Wednesday, March 30, 2011

#137 Straight Man

#137 Straight Man Write a fragment of story from the POV of a straight man (or woman). This straight man may adore this funny companion or he may be dead tired of the jokes. Imagine what it would be like to have to tolerate, and possibly be joined at the hip to, a comedian who can't ever be serious. 750 words.


It’s not that I hated Frank. On the contrary. I loved him, dearly. He had extremely delicate skin, so soft, almost like a child’s. Perfect, no blemishes on it. Even when he was in his later years, even after all that laughing and smiling and goofing around, stretching his features this way and that way and ways you didn’t know were possible, he never developed any wrinkles. It astounded me. It still does, to this day, astound me. He also tipped like a millionaire, sometimes 100% of the bill, to all those waitresses who looked dog tired and ready to collapse on their feet, no energy to smile or really be all that good of a waitress, but he would pay twice the cost of our little roadside meals just so they might be able to treat themselves to something nice the next day they had off. Little things like that made me love him, dearly.

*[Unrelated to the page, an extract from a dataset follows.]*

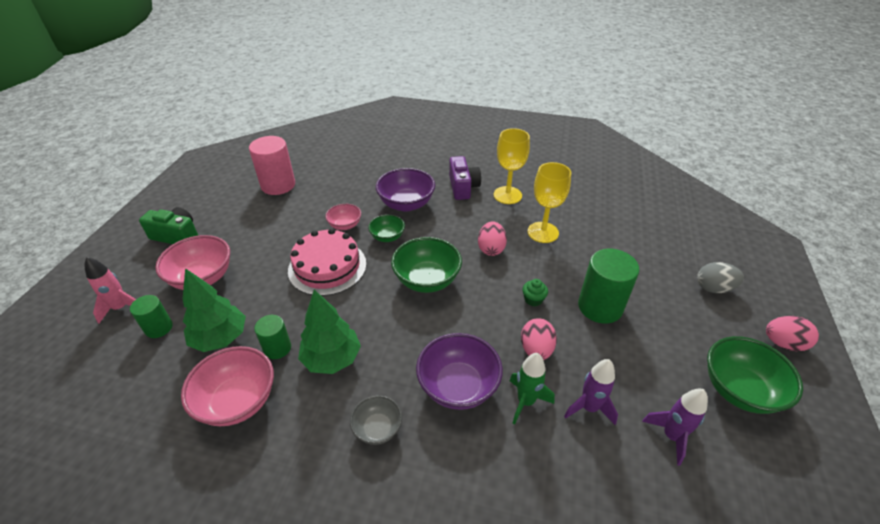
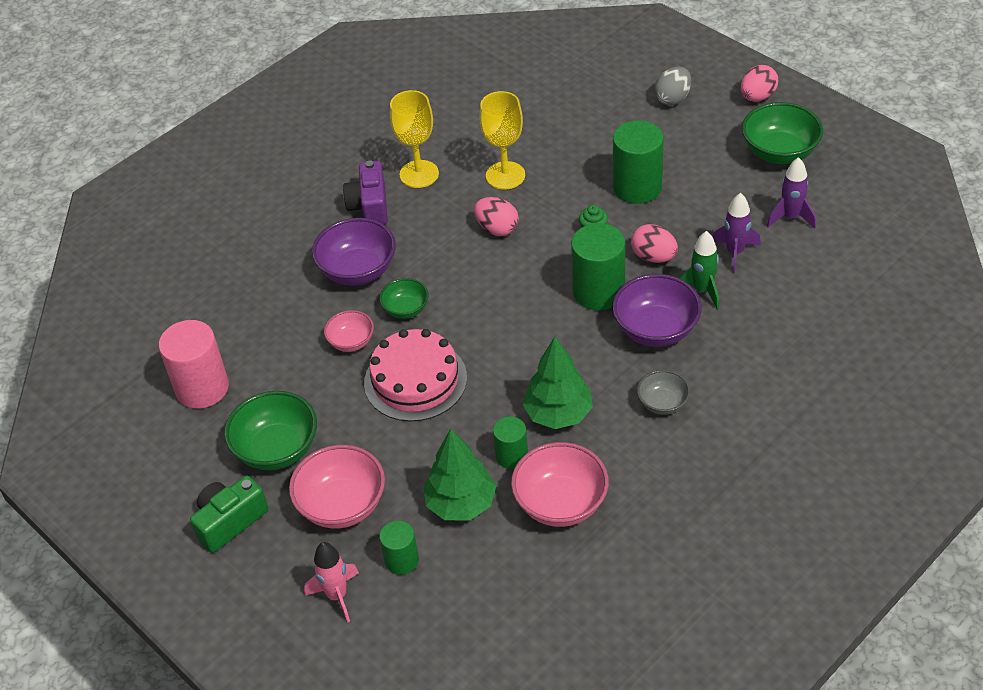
camera: 55 degrees left, 5 degrees up
(427, 280) = (504, 300): green bowl -> green bowl (277, 449)
(463, 187) = (370, 206): purple camera -> purple camera turned 120 degrees counterclockwise
(473, 330) = (598, 291): none -> green cylinder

So no. People who think that I hated him were wrong as wrong can be. I wasn’t even tired of his antics. The constant mugging, the practical jokes. The goof ups and the things that went wrong. Lord, the stains that I had to get out of some of his shirts, if not throw the whole shirt out altogether and start from scratch down at the department store. The joy buzzers and the whoopie cushions and every cliche prop you can imagine, strewn over the small apartment we shared in the good bad part of the city. Those things kept life interesting. I never did want to be a normal housewife, keeping doilies straight on hideously upholstered chairs, or worse, plastic on all the sofas. I didn’t want to vacuum or wear aprons or take prozac to make it through the day. I would take a good whoopie cushion over a pink pill any day.


What was difficult, what became increasingly difficult and remained difficult right through the end, was never having his undivided attention beyond when he courted. At first, I was his main audience, the one he wanted to hook. But once he had me? He knew it. And it wasn’t that he thought he no longer had to try, it’s that he no longer had to try. The only thing he knew how to do was search for another audience. Eventually, once he discovered that my dry timing could be a boon for the act, he incorporated me into it. I learned the tricks and nuances of comedy, found out that as a straight man (or woman in this case), I was actually pretty good. Talented even. I felt important, part of a team, and we were a team, make no mistake of that, a team until the end.


But never just me and him. Never just the two of us. Always he me and the imaginary people he was performing for, constantly, in the middle of every conversation. Even the one about his father dying and what we were going to do with all of his things, the constant search for approval from an imaginary audience. Part of him was with me. Part of him cracked jokes, looked around the kitchen almost confused at the lack of reaction from the countertops and the refrigerator.


I felt like I constantly had to perform in order to hold him, the small part of him that I could hold. Do you know how difficult it is to perform, all day, every day? To always put on your stage face? It takes enormous amounts of concentration. Teachers, they get it to a certain extent. Teaching for 6 to 7 hours a day, that’s a constant performance. You aren’t you, relaxed, in your own skin. You are You the Teacher. A persona.


So how could there ever be any “us”? When neither of us could be ourselves, when neither of us could be real? I don’t even think he knew what the word meant, to be honest. Real? Why real when you could be funny? Why be natural when you could be anything and everything the audience wanted with a wink and a smile and a funny song or well timed pun?


Never just Sandra and Frank. Always Frank n’ Sandy! Our stage version, what was plastered on marquee after marquee. I felt like if it was possible, he would have installed a marquee over the front door of our apartment building. It was just another theater to him.


So my one regret? That I left him without ever really getting to be with him.